GetResources generate it's output based on /proc/cpuinfo and /sys/devices/system/cpu.
See this for the full output and this for the output of /proc/cpuinfo
These two outputs doesn't appear to be collected from the same machine. Even CPUs are different: https://www.intel.com/content/www/us/en/products/sku/232597/intel-xeon-cpu-max-9462-processor-75m-cache-2-70-ghz/specifications.html https://www.intel.com/content/www/us/en/products/sku/192478/intel-xeon-platinum-8280-processor-38-5m-cache-2-70-ghz/specifications.html
I can imagine inconsistency like mixture of pc-q35-6.2 cpu with Intel(R) Xeon(R) CPU Max 9462 but having absolutely another one Intel(R) Xeon(R) Platinum 8280 on the same machine looks suspicious.
If this is run on a VM with Passthrough CPU it returning that the machine has N sockets where N is the number of CPU threads.

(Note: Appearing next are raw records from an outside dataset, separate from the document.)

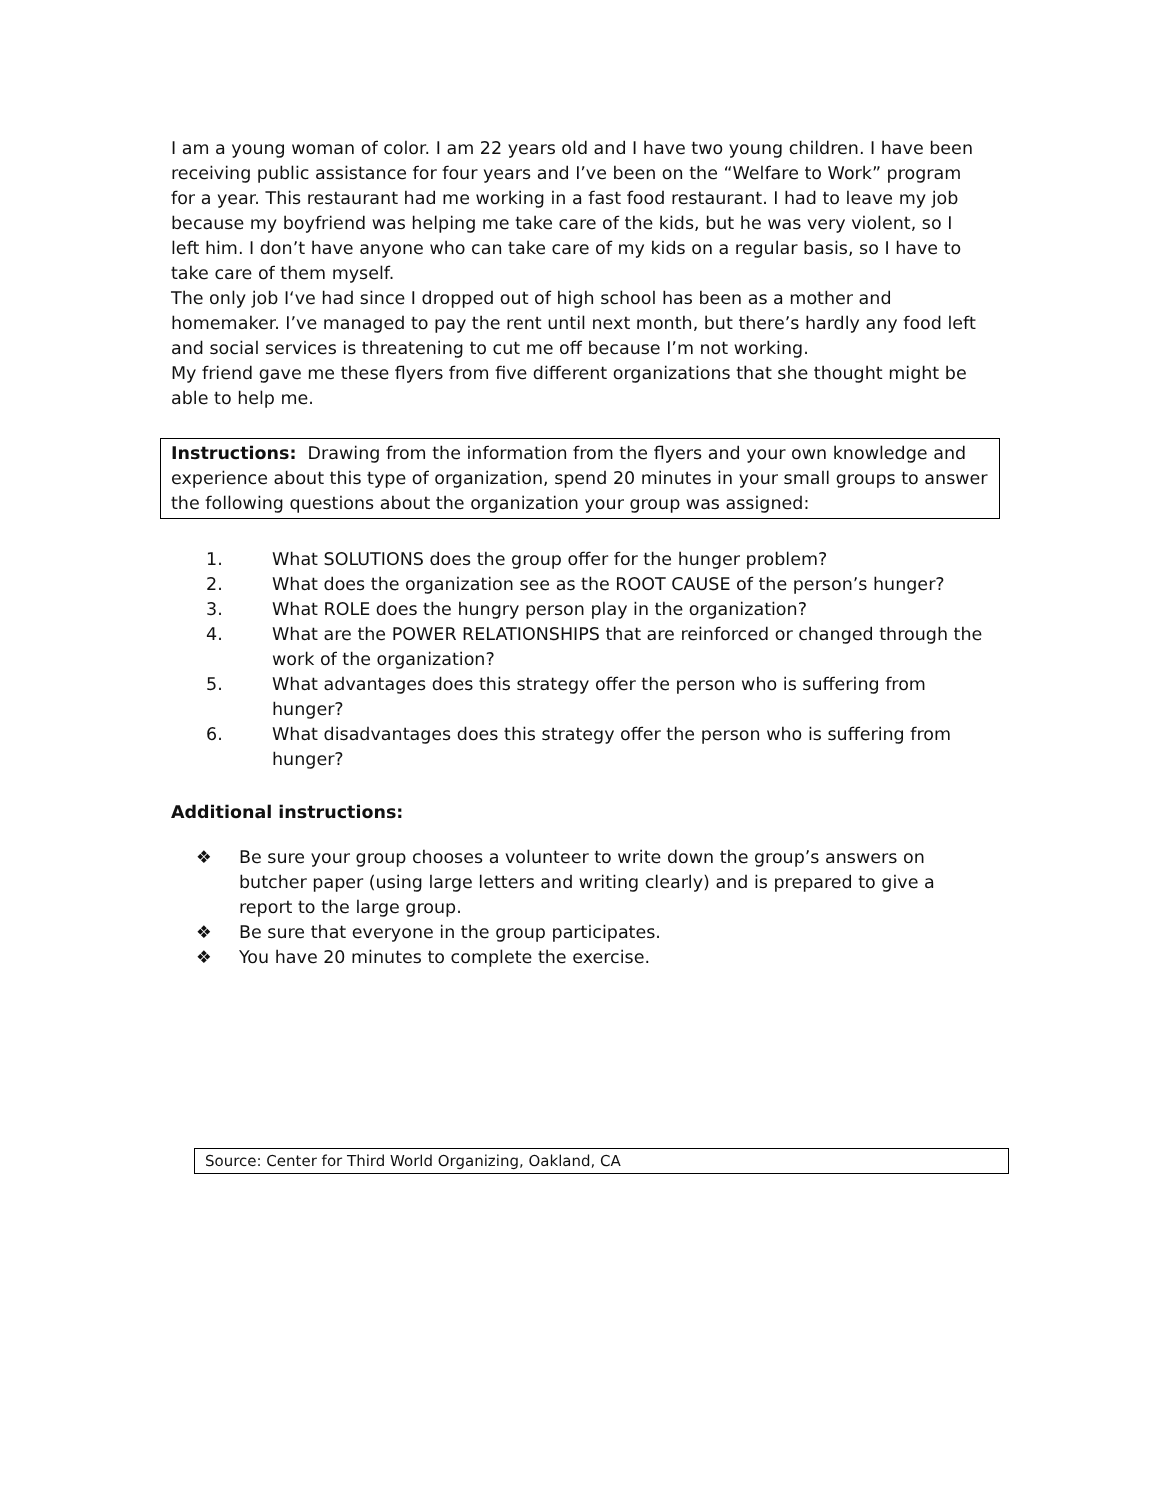I am a young woman of color. I am 22 years old and I have two young children. I have been receiving public assistance for four years and I’ve been on the “Welfare to Work” program for a year. This restaurant had me working in a fast food restaurant. I had to leave my job because my boyfriend was helping me take care of the kids, but he was very violent, so I left him. I don’t have anyone who can take care of my kids on a regular basis, so I have to take care of them myself.
The only job I‘ve had since I dropped out of high school has been as a mother and homemaker. I’ve managed to pay the rent until next month, but there’s hardly any food left and social services is threatening to cut me off because I’m not working.
My friend gave me these flyers from five different organizations that she thought might be able to help me.
Instructions: Drawing from the information from the flyers and your own knowledge and experience about this type of organization, spend 20 minutes in your small groups to answer the following questions about the organization your group was assigned:
1. What SOLUTIONS does the group offer for the hunger problem?
2. What does the organization see as the ROOT CAUSE of the person’s hunger?
3. What ROLE does the hungry person play in the organization?
4. What are the POWER RELATIONSHIPS that are reinforced or changed through the work of the organization?
5. What advantages does this strategy offer the person who is suffering from hunger?
6. What disadvantages does this strategy offer the person who is suffering from hunger?
Additional instructions:
❖ Be sure your group chooses a volunteer to write down the group’s answers on butcher paper (using large letters and writing clearly) and is prepared to give a report to the large group.
❖ Be sure that everyone in the group participates.
❖ You have 20 minutes to complete the exercise.
Source: Center for Third World Organizing, Oakland, CA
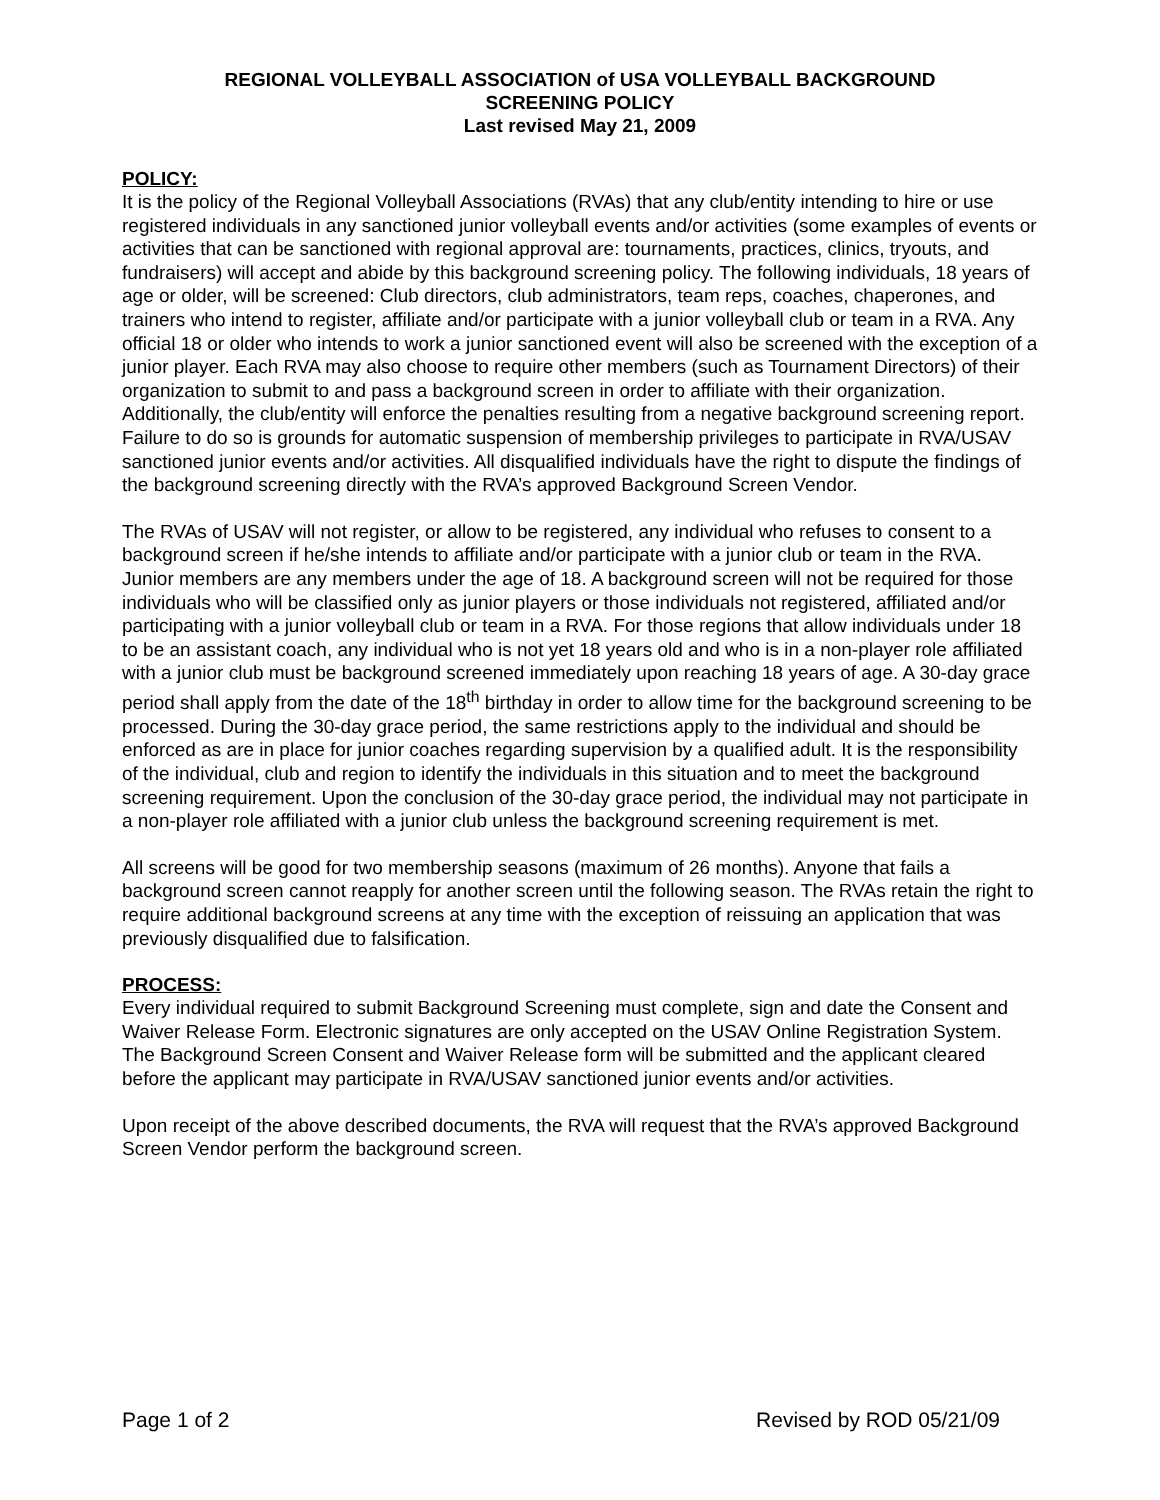REGIONAL VOLLEYBALL ASSOCIATION of USA VOLLEYBALL BACKGROUND
SCREENING POLICY
Last revised May 21, 2009
POLICY:
It is the policy of the Regional Volleyball Associations (RVAs) that any club/entity intending to hire or use registered individuals in any sanctioned junior volleyball events and/or activities (some examples of events or activities that can be sanctioned with regional approval are: tournaments, practices, clinics, tryouts, and fundraisers) will accept and abide by this background screening policy. The following individuals, 18 years of age or older, will be screened: Club directors, club administrators, team reps, coaches, chaperones, and trainers who intend to register, affiliate and/or participate with a junior volleyball club or team in a RVA. Any official 18 or older who intends to work a junior sanctioned event will also be screened with the exception of a junior player. Each RVA may also choose to require other members (such as Tournament Directors) of their organization to submit to and pass a background screen in order to affiliate with their organization. Additionally, the club/entity will enforce the penalties resulting from a negative background screening report. Failure to do so is grounds for automatic suspension of membership privileges to participate in RVA/USAV sanctioned junior events and/or activities. All disqualified individuals have the right to dispute the findings of the background screening directly with the RVA’s approved Background Screen Vendor.
The RVAs of USAV will not register, or allow to be registered, any individual who refuses to consent to a background screen if he/she intends to affiliate and/or participate with a junior club or team in the RVA. Junior members are any members under the age of 18. A background screen will not be required for those individuals who will be classified only as junior players or those individuals not registered, affiliated and/or participating with a junior volleyball club or team in a RVA. For those regions that allow individuals under 18 to be an assistant coach, any individual who is not yet 18 years old and who is in a non-player role affiliated with a junior club must be background screened immediately upon reaching 18 years of age. A 30-day grace period shall apply from the date of the 18<sup>th</sup> birthday in order to allow time for the background screening to be processed. During the 30-day grace period, the same restrictions apply to the individual and should be enforced as are in place for junior coaches regarding supervision by a qualified adult. It is the responsibility of the individual, club and region to identify the individuals in this situation and to meet the background screening requirement. Upon the conclusion of the 30-day grace period, the individual may not participate in a non-player role affiliated with a junior club unless the background screening requirement is met.
All screens will be good for two membership seasons (maximum of 26 months). Anyone that fails a background screen cannot reapply for another screen until the following season. The RVAs retain the right to require additional background screens at any time with the exception of reissuing an application that was previously disqualified due to falsification.
PROCESS:
Every individual required to submit Background Screening must complete, sign and date the Consent and Waiver Release Form. Electronic signatures are only accepted on the USAV Online Registration System. The Background Screen Consent and Waiver Release form will be submitted and the applicant cleared before the applicant may participate in RVA/USAV sanctioned junior events and/or activities.
Upon receipt of the above described documents, the RVA will request that the RVA’s approved Background Screen Vendor perform the background screen.
Page 1 of 2 Revised by ROD 05/21/09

This thing is running on OpenStack/libvirt, right? Please, can you:
- share full XML configuration of that VM
- recollect
/proc/cpuinfoandlxc query -X GET /1.0/resources | jq '.cpu'from inside the VM
Hello @mihalicyn Regarding the topology of the setup, these are KVM Virtual machines with passthrough CPU running on top of physical machines.
Full XML output from virsh dumpxml: https://pastebin.ubuntu.com/p/7MpkxBq2T7/
Output from cat /proc/cpuinfo: https://pastebin.ubuntu.com/p/2wKxPHn3BX/
Output from lscpu: https://pastebin.ubuntu.com/p/2kbNbMtHsJ/
Output from lxc query: https://pastebin.ubuntu.com/p/838nZHSKxG/
Machine view from MAAS:
Wow! Thanks, @alanbach ! Now data looks consistent and I think I know what's going on there.
We have this to extract some data about CPU from DMI for some architectures like arm64. And we use it as a fallback codepath in case when we can't get CPU data from /proc/cpuinfo. I still don't get why we go this fallback way, but it's already a step forward.
Part of dmidecode output from inside the VM:
Handle 0x0400, DMI type 4, 48 bytes
Processor Information
Socket Designation: CPU 0
Type: Central Processor
Family: Other
Manufacturer: QEMU
ID: 41 0F A4 00 FF FB 8B 07
Version: pc-q35-8.2
Manufacturer and Version fields are what we get mixed with a real CPU vendor/model from cpuinfo.
Upd: It is not surprising that I can't reproduce it on my own machine as I have all 0 in cat /sys/devices/system/cpu/cpu*/topology/physical_package_id output.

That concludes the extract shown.